We examined whether anticoagulants affect the coagulation and fibrinolysis potentials in plasma from PwHA spiked with emicizumab.
Plasma from PwHA was in vitro supplemented with emicizumab (50 μg/mL; emi-plasma) and anticoagulants (recombinant thrombomodulin (rTM), nafamostat mesylate (NM), unfractionated heparin (UFH), or low-molecular-weight heparin (LMH)). PwHA plasma spiked with rFVIII (1 IU/mL) was used as a reference (ref-plasma). The coagulation and fibrinolysis potentials in plasma was measured by thrombin and plasmin generation assay (T/P-GA) and clot-fibrinolysis waveform analysis (CFWA).

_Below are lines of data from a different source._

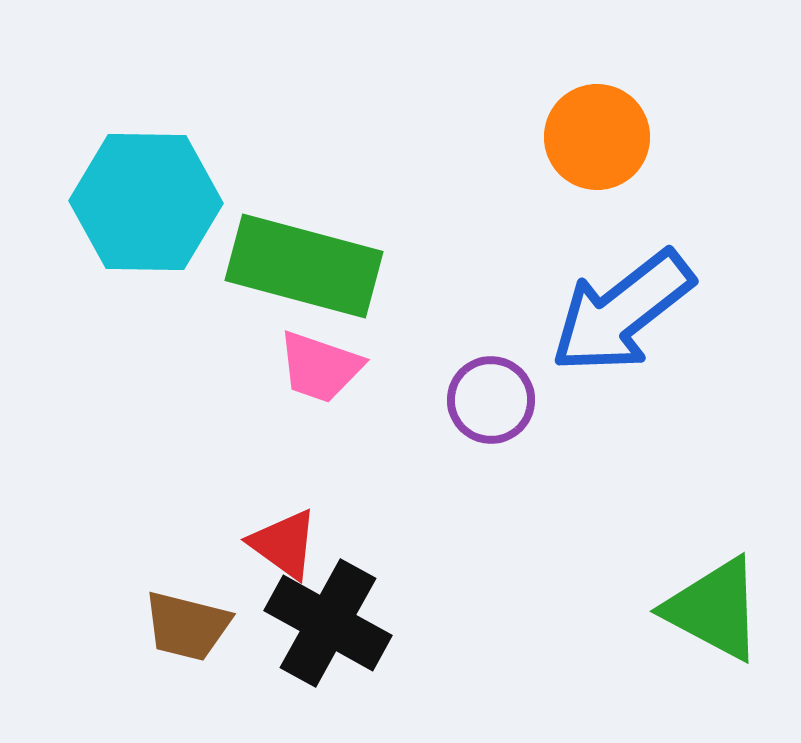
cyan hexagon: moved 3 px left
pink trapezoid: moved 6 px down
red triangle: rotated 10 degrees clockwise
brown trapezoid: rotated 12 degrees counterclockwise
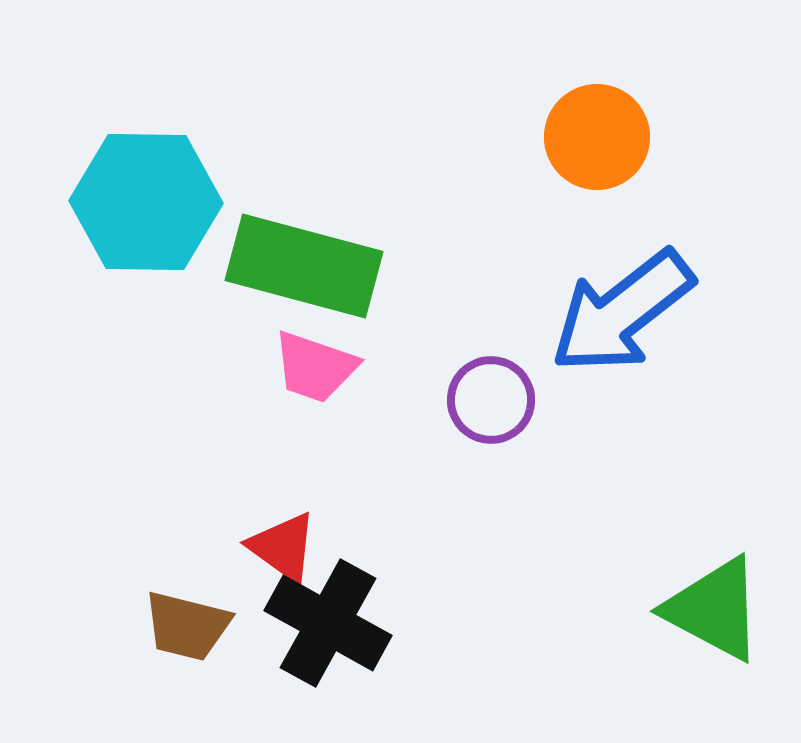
pink trapezoid: moved 5 px left
red triangle: moved 1 px left, 3 px down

In T/P-GA and CFWA, coagulation potentials (maximum coagulation velocity; |min1|, and peak thrombin; Th-Peak) in plasma rose with increasing concentrations of emicizumab and rFVIII, but fibrinolytic potentials (peak plasmin; Plm-Peak, and maximum fibrinolytic velocity; |FL-min1|) remained unchanged. Adding rTM, NM, and UFH to emi-plasma suppressed coagulation and fibrinolysis potentials, similar to ref-plasma. Regarding the heparin, UFH and LMH inhibited the improved coagulation in emi-plasma. UFH inhibited fibrinolysis as well, but LMH did not.
Anticoagulants could exhibit the inhibitory effects on the coagulation and fibrinolysis potentials in plasma from PwHA spiked with emicizumab, similar to those in normal plasma.
无论是否存在抑制剂,艾美赛珠单抗均用于血友病A患者(PwHA)的止血预防。尽管细菌感染可导致促凝状态,但关于接受艾美赛珠单抗治疗的PwHA的凝血和纤维蛋白溶解潜能以及此类情况下抗凝剂的使用信息有限。
我们研究了抗凝剂是否会影响添加了艾美赛珠单抗的PwHA血浆中的凝血和纤维蛋白溶解潜能。
在PwHA血浆中体外添加艾美赛珠单抗(50μg/mL;艾美血浆)和抗凝剂(重组血栓调节蛋白(rTM)、甲磺酸萘莫司他(NM)、普通肝素(UFH)或低分子肝素(LMH))。添加了rFVIII(1IU/mL)的PwHA血浆用作对照(对照血浆)。通过凝血酶和纤溶酶生成试验(T/P-GA)和凝块纤维蛋白溶解波形分析(CFWA)测量血浆中的凝血和纤维蛋白溶解潜能。
在T/P-GA和CFWA中,血浆中的凝血潜能(最大凝血速度;|min1|,和凝血酶峰值;Th-Peak)随着艾美赛珠单抗和rFVIII浓度的增加而升高,但纤维蛋白溶解潜能(纤溶酶峰值;Plm-Peak,和最大纤维蛋白溶解速度;|FL-min1|)保持不变。向艾美血浆中添加rTM、NM和UFH可抑制凝血和纤维蛋白溶解潜能,类似于对照血浆。关于肝素,UFH和LMH抑制了艾美血浆中改善的凝血。UFH也抑制纤维蛋白溶解,但LMH没有。
抗凝剂可能对添加了艾美赛珠单抗的PwHA血浆中的凝血和纤维蛋白溶解潜能表现出抑制作用,类似于正常血浆中的作用。